La République fédérale de Yougoslavie devrait y adhérer
prochainement. En outre, l'OTAN forme des militaires en Bosnie-Herzégovine
et améliore leurs capacités. Son effort à long terme
de collaboration avec les formes armées locales est un élément
essentiel de la stabilité régionale. La réforme du
secteur de la sécurité dans ces pays est une priorité
absolue et vise à placer fermement les forces armées sous
le contrôle des autorités civiles. Le PPP aidera les gouvernements
à professionnaliser les forces armées et à les rendre
interopérables avec les forces de l'OTAN. Une amélioration
de l'efficacité facilitera la réduction des effectifs. L'adhésion
prochaine de la RFY et de la Bosnie au PPP renforcerait et compléterait
les efforts déployés par d'autres organisations internationales
dans la région.
Troisièmement, nous devons faire un meilleur usage des instruments
politiques dont dispose l'OTAN. Le CPEA est un forum très utile
de consultation et de dialogue politiques au niveau élevé
entre Partenaires et Alliés sur les questions liées au terrorisme.
Au lendemain de l'attaque terroriste perpétrée aux Etats-Unis,
les possibilités de coopération dans le cadre du CPEA m'apparaissent
encore plus grandes. Le CPEA permet de mobiliser une coalition à
long terme et d'instaurer une coopération sur des questions pratiques
telles que l'efficacité des contrôles frontaliers.
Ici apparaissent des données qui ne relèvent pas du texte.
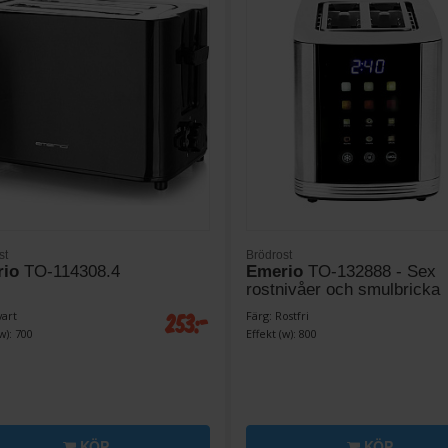
st
Brödrost
io
TO-114308.4
Emerio
TO-132888 - Sex
rostnivåer och smulbricka
253:-
vart
Färg: Rostfri
w): 700
Effekt (w): 800
KÖP
KÖP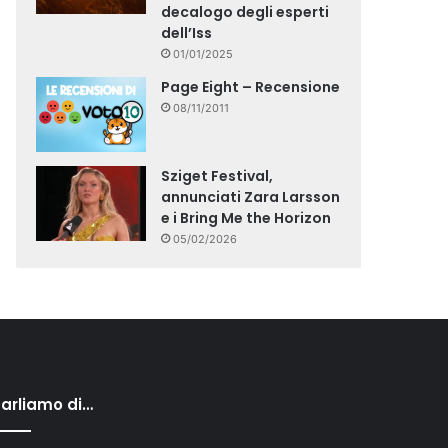
decalogo degli esperti
dell’Iss
01/01/2025
Page Eight – Recensione
08/11/2011
Sziget Festival,
annunciati Zara Larsson
e i Bring Me the Horizon
05/02/2026
arliamo di…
Les pays
partenaires d'Asie centrale occupent une position géographique
importante, mais difficile, dans le nouvel environnement stratégique.
Nous devons être à même de soutenir leurs efforts et
de les aider à faire face, le cas échéant, à
un accroissement des pressions à leurs frontières.
Je crois que personne ici ne mesure réellement la complexité
du défi auquel nous sommes confrontés. La seule certitude
est que les vulnérabilités sont légion, et qu'il
est impossible de se protéger contre toutes les attaques terroristes
potentielles. D'où l'absolue nécessité d'améliorer
les activités de renseignement pour déjouer les projets
d'attentat et d'assurer le partage des données du renseignement
et des autres informations entre les organisations civiles et militaires
concernées. Les priorités immédiates devraient comprendre
la lutte contre le trafic de drogue et le blanchiment d'argent afin de
limiter les sources de financement des groupes terroristes.
Mesdames, Messieurs,
Le système de sécurité mondial et le système
de sécurité européen sont en pleine mutation. Il
reste à voir quelles seront l'ampleur et la durée de l'impact
que les événements de septembre dernier à New York
et Washington auront dans le monde politique. Cependant, la nouvelle réalité
ne doit pas faire de nos sociétés des bastions nationaux
fermés. Le plus grand défi, pour tous les pays, consiste
à garder nos sociétés ouvertes à la diversité
culturelle et religieuse et à l'utiliser comme un élément
constitutif d'une société démocratique.